A Lightweight, Secure Authentication Model for the Smart Agricultural Internet of Things

The advancement of smart agriculture, with information technology serving as a pivotal enabling factor, plays a crucial role in achieving food security, optimizing production efficiency, and preserving the environment. Simultaneously, wireless communication technology holds a critical function within the context of applying the Internet of Things in agriculture. In this research endeavor, we present an algorithm for lightweight channel authentication based on frequency-domain feature extraction. This algorithm aims to distinguish between authentic transmitters and unauthorized ones in the wireless communication context of a representative agricultural setting.
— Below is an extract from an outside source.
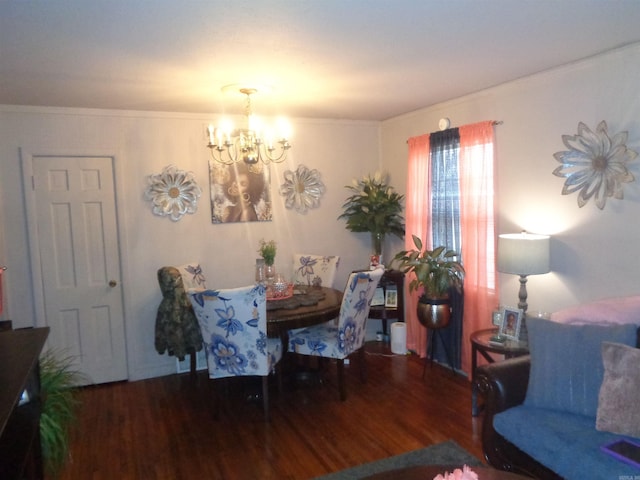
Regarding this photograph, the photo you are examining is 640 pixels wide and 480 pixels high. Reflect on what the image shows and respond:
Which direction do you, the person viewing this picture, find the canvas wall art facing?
facing the viewer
To accomplish this, we compiled a dataset comprising legitimate and illegitimate communication channels observed in both indoor and outdoor scenarios, which are typical in the context of smart agriculture. Leveraging its exceptional perceptual capabilities and advantages in parallel computing, the Transformer has injected fresh vitality into the realm of signal processing. Consequently, we opted for the lightweight MobileViT as our foundational model and designed a frequency-domain feature extraction module to augment MobileViT's capabilities in signal processing. During the validation phase, we conducted a side-by-side comparison with currently outstanding ViT models in terms of convergence speed, precision, and performance parameters. Our model emerged as the frontrunner across all aspects, with FDFE-MobileViT achieving precision, recall, and F-score rates of 96.6%, 95.6%, and 96.1%, respectively. Additionally, the model maintains a compact size of 4.04 MB. Through comprehensive experiments, our proposed method was rigorously verified as a lighter, more efficient, and more accurate solution.